I also spent another day with the Medicine Man, this time experiencing a traditional massage as part of my “class”. His treatment room? A circle of banana trees, with a large fig tree in one corner and a small fire burning in the middle. His massage table? A pile of banana leaves (they are clean and antibacterial which is why they can be used as plates and to wrap food as well), long enough to lay down on. Simple and lovely, though I will admit that it is hard to relax completely when you know there’s an ant crawling up your foot.
The best part of returning to the Caribbean however was the Jaguar Rescue Reserve, which is a private reserve run by a husband and wife team for animals that have been hurt or are sick. The idea of course, is to release them back into the wild. The star of their tour is a baby howler monkey, named Angelina Jolie (you were wondering where I was going with that weren’t you?) because she is the most attention seeking of the group. Not because she is dating Brad Pitt or adopting smaller monkeys all over the world. There are other young howlers there as well and they jump and climb all over you. One really liked Ezra and kept jumping on his head. It was a little disturbing. Then you get to hold baby sloths. Only the three-toed sloths though, they warned us that the two-toed sloths are more aggressive and will bite. Really though, it’s hard to imagine being afraid of a sloth. “He’s coming right for us…eventually.” Bright green tree frogs are docile enough to sit on your hand as well, staring at you with big red eyes.

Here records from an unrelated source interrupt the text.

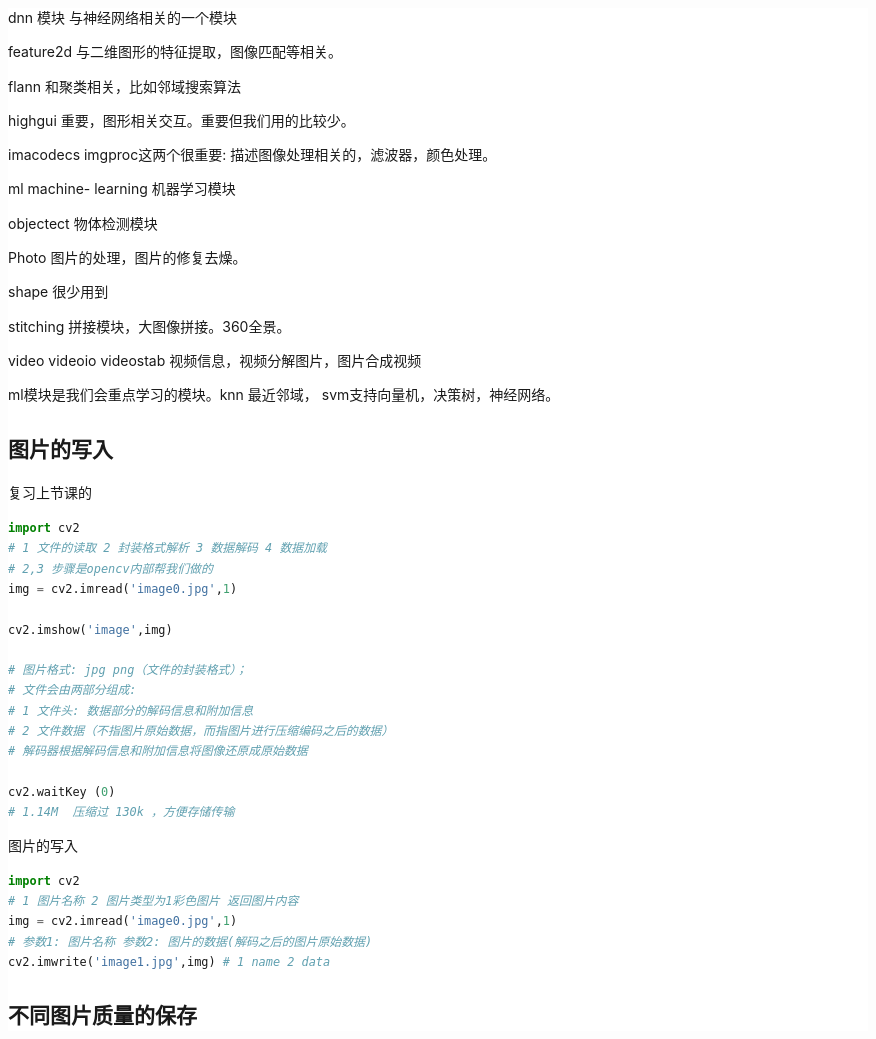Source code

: dnn 模块 与神经网络相关的一个模块

feature2d 与二维图形的特征提取，图像匹配等相关。

flann 和聚类相关，比如邻域搜索算法

highgui 重要，图形相关交互。重要但我们用的比较少。

imacodecs imgproc这两个很重要: 描述图像处理相关的，滤波器，颜色处理。

ml machine- learning 机器学习模块

objectect 物体检测模块

Photo 图片的处理，图片的修复去燥。

shape 很少用到

stitching 拼接模块，大图像拼接。360全景。

video videoio videostab 视频信息，视频分解图片，图片合成视频

ml模块是我们会重点学习的模块。knn 最近邻域， svm支持向量机，决策树，神经网络。

## 图片的写入

复习上节课的

```python
import cv2 
# 1 文件的读取 2 封装格式解析 3 数据解码 4 数据加载
# 2,3 步骤是opencv内部帮我们做的
img = cv2.imread('image0.jpg',1)

cv2.imshow('image',img)

# 图片格式: jpg png（文件的封装格式）；
# 文件会由两部分组成: 
# 1 文件头: 数据部分的解码信息和附加信息
# 2 文件数据（不指图片原始数据，而指图片进行压缩编码之后的数据）
# 解码器根据解码信息和附加信息将图像还原成原始数据

cv2.waitKey (0)
# 1.14M  压缩过 130k ，方便存储传输
```

图片的写入

```python
import cv2
# 1 图片名称 2 图片类型为1彩色图片 返回图片内容
img = cv2.imread('image0.jpg',1)
# 参数1: 图片名称 参数2: 图片的数据(解码之后的图片原始数据)
cv2.imwrite('image1.jpg',img) # 1 name 2 data 
```

## 不同图片质量的保存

The reserve is also home to a couple of jagurundis, a species of wild cat in the same family as a jaguar but smaller, and a morgay which is in the same family as an ocelot. They are all highly endangered and beautiful and I feel lucky to have had the opportunity to see and touch them. Of course, there were also animals there that have less universal appeal, but which interested Ezra a lot. We watched a baby alligator attack a piece of meat at feeding time and a wide variety of poisonous snakes go after the white mice dropped into their cages. I liked the eyelash pit vipers, especially the yellow ones, which hang out on the branch in clumps wrapped around each other with big eyes and little eyelashes at the corner. They look like snakes that Disney would draw – like they should burst into a song and interpretive dance about what a glorious day it is for biting farmer’s ankles at any moment.
That night when we got to the hotel, I told the kids I wanted them to have a shower and scrub their hair and they both said “why?” Really? You’ve had a monkey on your head all morning and you’re not sure why you might want to wash? Maybe that’s what the monkey was doing on his head in the first place – it was picking out the fleas and tics, like you see on the Discovery channel.
We rented a car. Aidan has wanted to rent one ever since we got here, but it has never made sense economically. The withdrawal from driving got the better of him however and the idea of being able to go back to the Central Valley area on our own schedule had some appeal. We drove into Paridiaso, Cartago Wednesday night, and then back to San Isidro. Back to the hotel with the bathtub. He he he.